Brexit: The Day After

As we suspected following the dramatic plunge in markets over the previous two sessions a bounce was likely. On Tuesday, stocks showed a bounce back to the upside, but nowhere reaching sufficient gains to even measure as an offset to the huge losses. This kind of bounce is often referred to as a “dead cat bounce”, suggesting that after such dramatic selling even a dead cat will bounce from such a high fall.

The major indexes finished the day near the highs of the day. The Dow surged up 269 points (+1.6%) to 17,410, the Nasdaq soared 97 points (+2.1%) to 4,692 and the S&P 500 jumped 36 points (+1.8%) to 2,036. The NYSE finished at +1.88% and the small cap Russell 2000 at +1.62%.

Overseas, the Asia-Pacific region turned in another mixed performance. Japan’s Nikkei 225 Index crept up by 0.1 percent, while Hong Kong’s Hang Seng Index edged down by 0.3 percent. China’s Shanghai Index was up by 0.6 percent.

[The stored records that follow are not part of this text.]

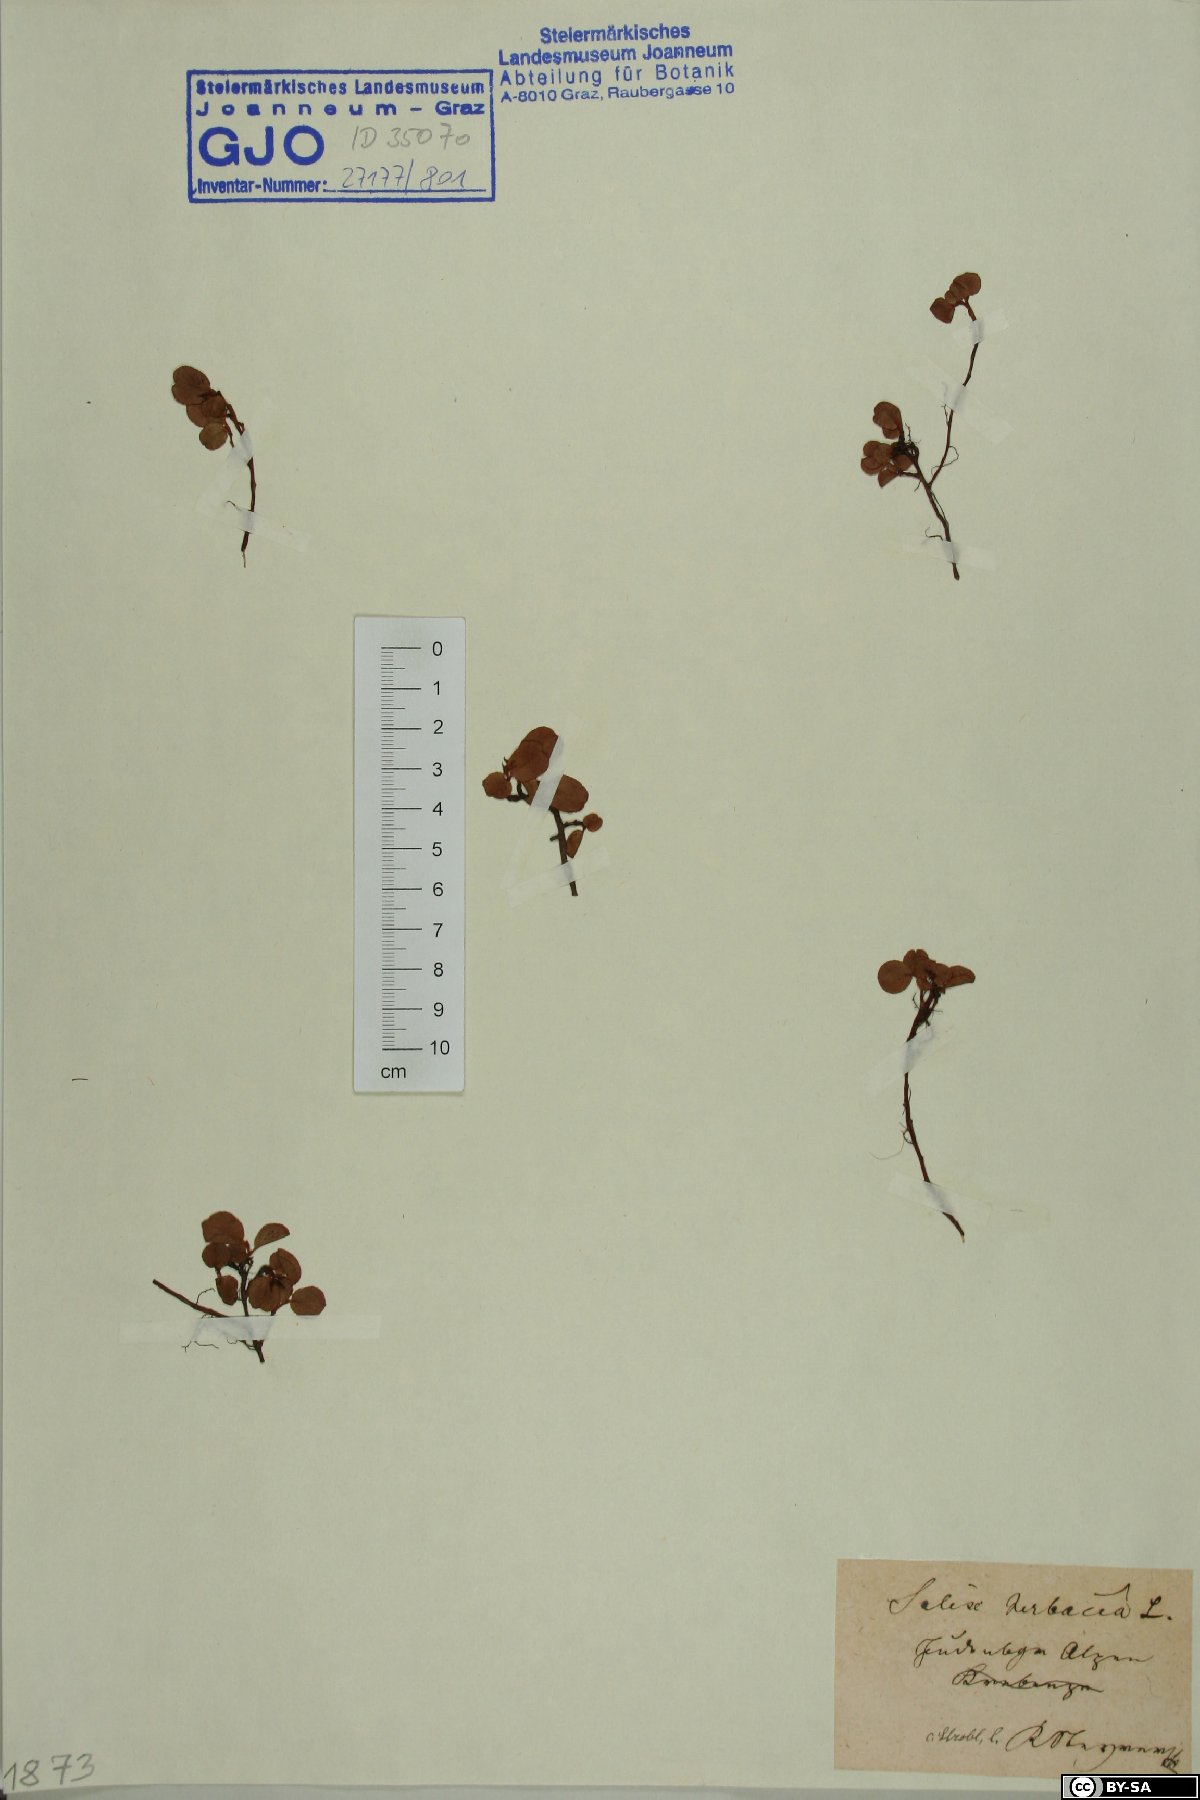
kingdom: Plantae
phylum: Tracheophyta
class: Magnoliopsida
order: Malpighiales
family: Salicaceae
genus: Salix
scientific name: Salix herbacea
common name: Dwarf willow
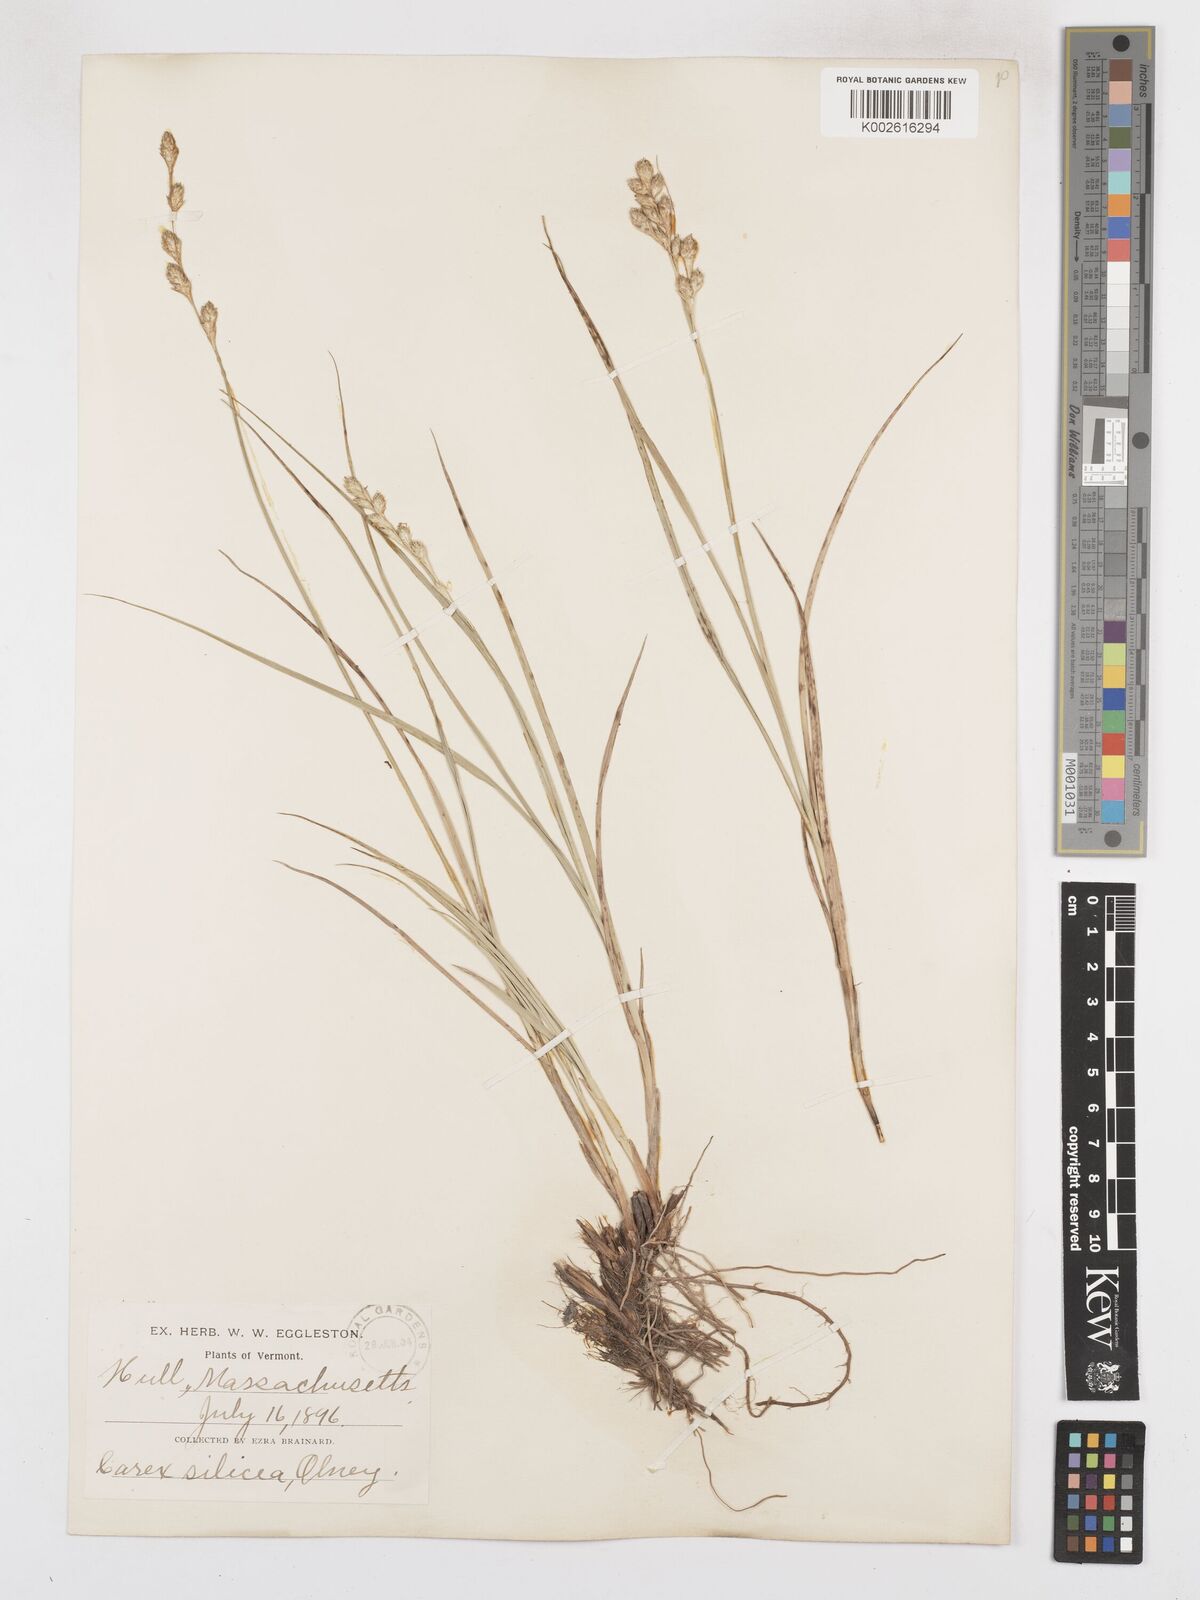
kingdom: Plantae
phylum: Tracheophyta
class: Liliopsida
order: Poales
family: Cyperaceae
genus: Carex
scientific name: Carex silicea
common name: Beach sedge
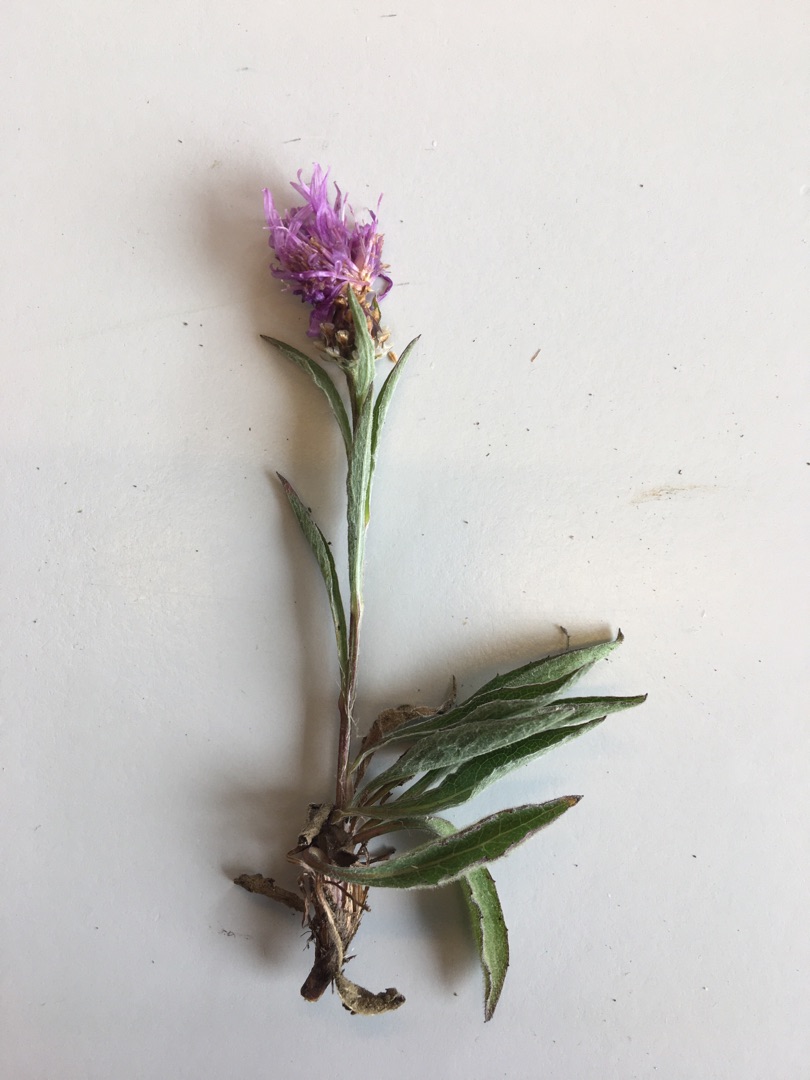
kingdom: Plantae
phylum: Tracheophyta
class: Magnoliopsida
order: Asterales
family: Asteraceae
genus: Centaurea
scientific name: Centaurea jacea
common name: Almindelig knopurt
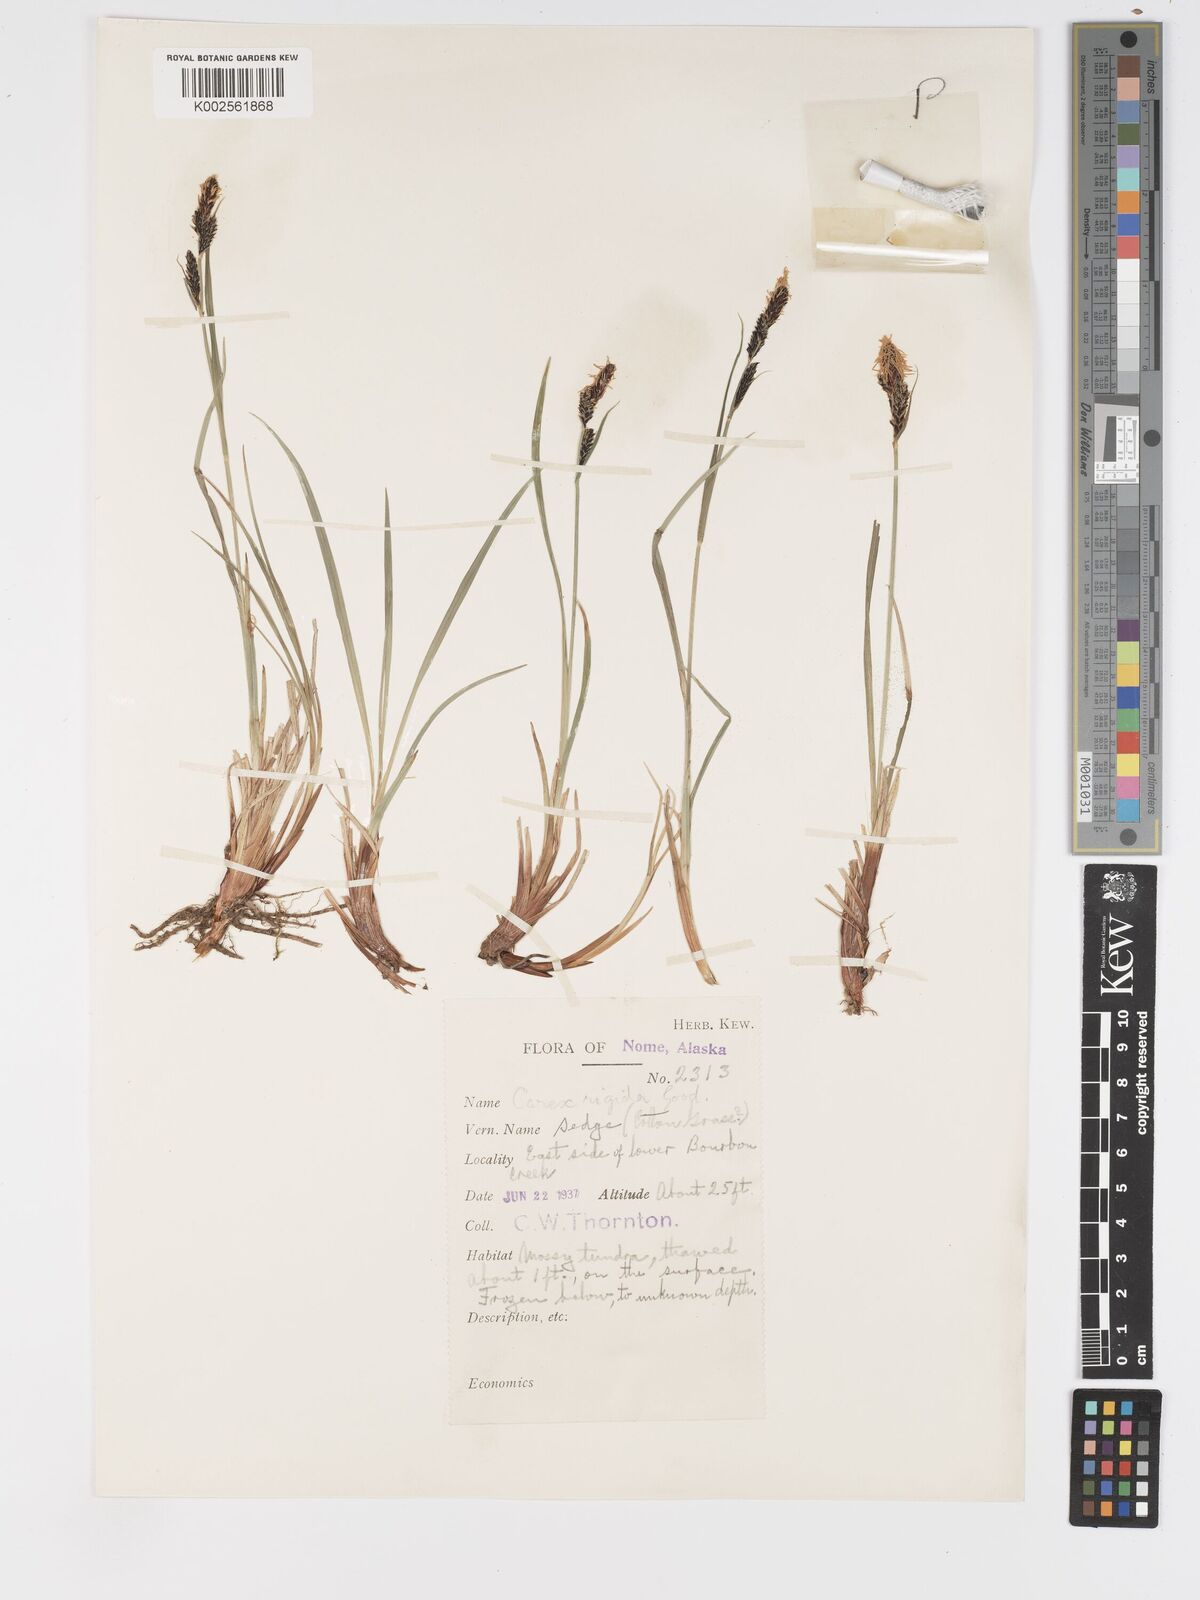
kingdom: Plantae
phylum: Tracheophyta
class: Liliopsida
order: Poales
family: Cyperaceae
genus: Carex
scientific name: Carex bigelowii
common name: Stiff sedge
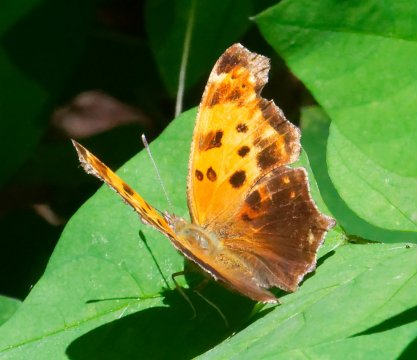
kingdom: Animalia
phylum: Arthropoda
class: Insecta
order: Lepidoptera
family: Nymphalidae
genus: Polygonia
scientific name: Polygonia comma
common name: Eastern Comma
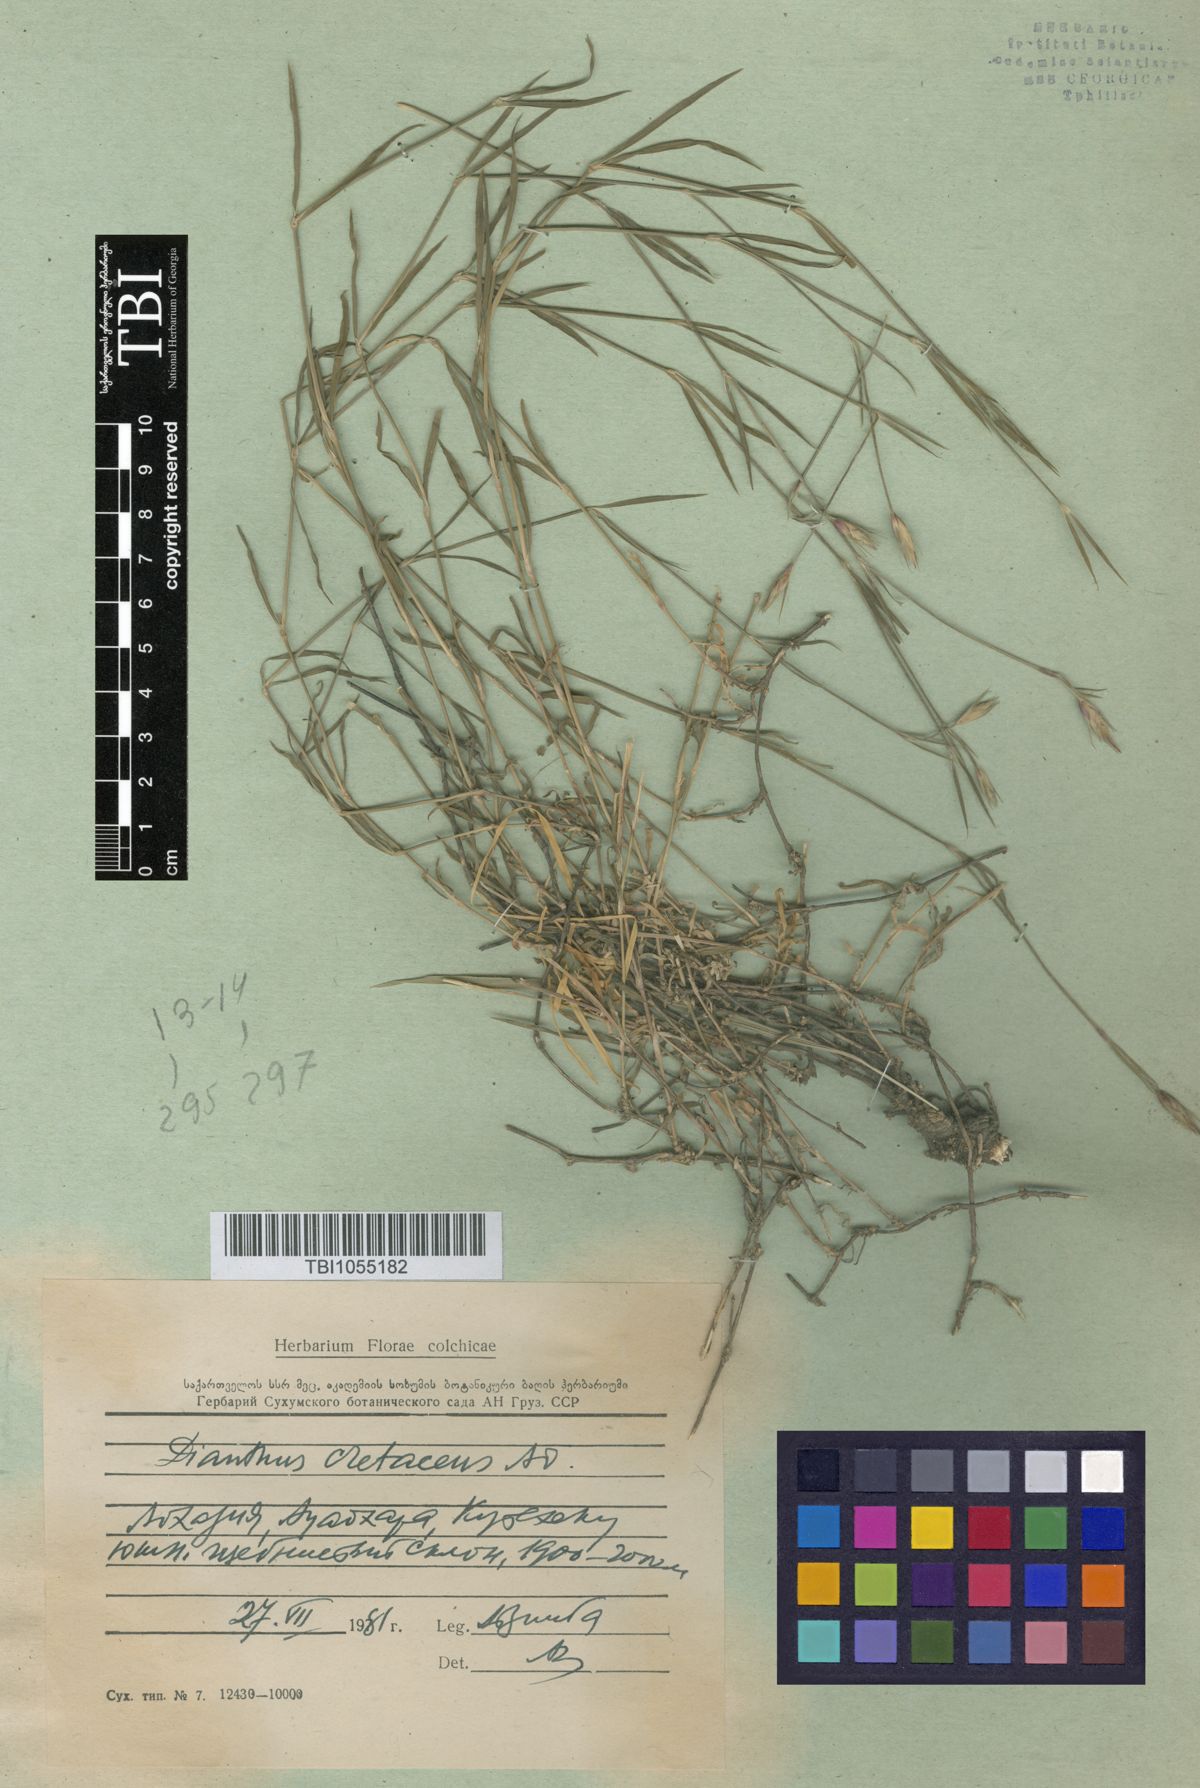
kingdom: Plantae
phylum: Tracheophyta
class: Magnoliopsida
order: Caryophyllales
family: Caryophyllaceae
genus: Dianthus
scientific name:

Meanwhile, the major European markets all moved sharply higher on the day. While the German DAX Index surged up by 1.9 percent, the U.K.’s FTSE 100 Index and the French CAC 40 Index both soared by 2.6 percent.

The media explanation of today’s bounce on Wall Street was that traders were motivated to pick up “discounted” stock positions as bargains. I say most of this bounce was simply computerized buying as stocks across the board had broken down below the 50 and 200-day moving averages, where many of these trading programs have been tweaked to automatically buy.

Traders and fund managers who were caught unawares of the Brexit Sell-Off will watch this bounce carefully. If it starts to weaken in the next day or so then they will jump on the opportunity to book their losses at a smaller level, leading to another volatile selling spree.

Volatility is the winner following the Brexit vote. But this is a type of volatility that is hard to predict on a day to day basis. We remain convinced that going forward this summer in particular, we will see dramatic sell-offs and dramatic rallies as the overall markets continue to decline in a jagged path downward.